Este cumpleaños 91 es de alegría, y sobre todo una fiesta compartida en la cual, como los niños soplaban con él para apagar las velitas de la celebración, avivamos la llama de sus ideas, no solopara recordarlas sino,sobre todo, para imitarlas, y ser dignos continuadores de una vida ejemplar entregada por entero a los demás, especialmente a los humildes, dondequiera que estuvieran.

Regalémonos hoy algunas de sus ideas, de mucha utilidad en estos días en los que los enemigos de siempre y como siempre sueñan vanamente en el fracaso de la Revolución Cubana:

“La sociedad ideal para la explotación es la sociedad dividida, la sociedad fragmentada; la sociedad ideal para el imperialismo es la sociedad fragmentada, la sociedad dividida, porque la fuerza de la nación se parcela, las fuerzas de la nación entran en guerra unas contra otras, no están al servicio de la nación, sino al servicio de intereses partidistas y al servicio de la dominación imperialista…”

“Afortunadamente, desde que hicimos la primera Constitución nosotros no copiamos, sino que elaboramos ideas sobre cómo debían ser las elecciones en nuestro país…”

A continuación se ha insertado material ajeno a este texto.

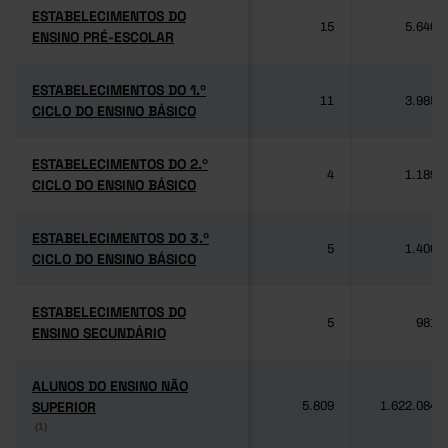
ESTABELECIMENTOS DO
ESTABELECIMENTOS DO
15
5.640
ENSINO PRÉ-ESCOLAR
ENSINO PRÉ-ESCOLAR
ESTABELECIMENTOS DO 1.º
ESTABELECIMENTOS DO 1.º
11
3.985
CICLO DO ENSINO BÁSICO
CICLO DO ENSINO BÁSICO
ESTABELECIMENTOS DO 2.º
ESTABELECIMENTOS DO 2.º
4
1.189
CICLO DO ENSINO BÁSICO
CICLO DO ENSINO BÁSICO
ESTABELECIMENTOS DO 3.º
ESTABELECIMENTOS DO 3.º
5
1.406
CICLO DO ENSINO BÁSICO
CICLO DO ENSINO BÁSICO
ESTABELECIMENTOS DO
ESTABELECIMENTOS DO
5
981
ENSINO SECUNDÁRIO
ENSINO SECUNDÁRIO
ALUNOS DO ENSINO NÃO
ALUNOS DO ENSINO NÃO
SUPERIOR
SUPERIOR
5.809
1.622.084
(1)
(1)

“Todo el mundo comprendía que nuestro sistema era en sí democrático, muy democrático, o era, al menos, más democrático que todos los demás que se estaban aplicando, tanto en el socialismo como en el capitalismo, porque habíamos establecido un principio clave que por primera vez se expresaba de una manera correcta el principio del que el pueblo postula y el pueblo elige.

“…Había que conciliar el concepto de un Partido único con esta idea de que el pueblo postula y el pueblo elige; había que conciliarlo con la práctica, porque lo que se conocía en el mundo cuando no existía un solo partido era una multiplicidad de partidos, y eran los únicos procedimientos conocidos para llevar a cabo las elecciones. De modo que nosotros teníamos que crear algo nuevo, algo más justo, algo más equitativo, algo más democrático, algo más puro, porque la preocupación fundamental era preservar la pureza de nuestro proceso electoral y que no se introdujeran en el mismo la politiquería y la corrupción manera concreta: el principio de que el pueblo postula y el pueblo elige…”

“Una vez más debo decir que nuestro sistema fue muy democrático desde el principio. Recuerdo el día que se concibió y se discutió en que todo giraba en torno al problema de quién postulaba. Así surgió la idea de que postulara el pueblo, de que en cada circunscripción se reunieran los vecinos, propusieran y postularan, sin la intervención del Partido, que no fuera el Partido el que postulara; puesto que teníamos un Partido, si el Partido era el que postulaba, iba a servir para fortalecer las corrientes reaccionarias contra la idea histórica de un partido en nuestro país, porque la república surge en su última guerra de independencia con un partido…”

“…Nuestro avance y nuestro desafío fue establecer la elección directa para los delegados a la asamblea provincial y la elección directa para los diputados a la Asamblea Nacional. Ese fue el gran avance, el gran desafío, tarea que no tenía nada fácil, porque debía resolver muchos problemas prácticos: cómo se hacía la campaña, si de nuevo se introduciría la politiquería en nuestro país, la división entre los candidatos, la guerra entre los candidatos, la competencia por el voto, los métodos publicitarios históricos que conocemos, que son repugnantes, que son asquerosos: llenan las paredes, los postes, los edificios de pasquines, de telas, de afiches, en una propaganda ridícula, en una competencia de todos contra todos, en una guerra, y nosotros nos preguntábamos: ¿Cómo podemos ir a la elección directa sin todos esos inconvenientes de la politiquería y sin todas estas desgracias que traía el viejo sistema, y cómo manteníamos el principio de que el pueblo postula y el pueblo elige?“

“El principio de que el pueblo postula y elige es lo que nos coloca en primer lugar entre los países democráticos del mundo. Porque lo otro son grupos de gente los que postulan, incluso, los que eligen.”

Más de 40 años de Poder Popular, en tiempos realmente complejos y difíciles para Cuba y también para los seres humanos en el mundo, de grandes peligros para la paz y la vida, avalan estas afirmaciones de Fidel. Si en algo cambiará la práctica política revolucionaria de Cuba,después de la desaparición física de su líder histórico, será para profundizarla haciéndola todavía más democráticay socialista.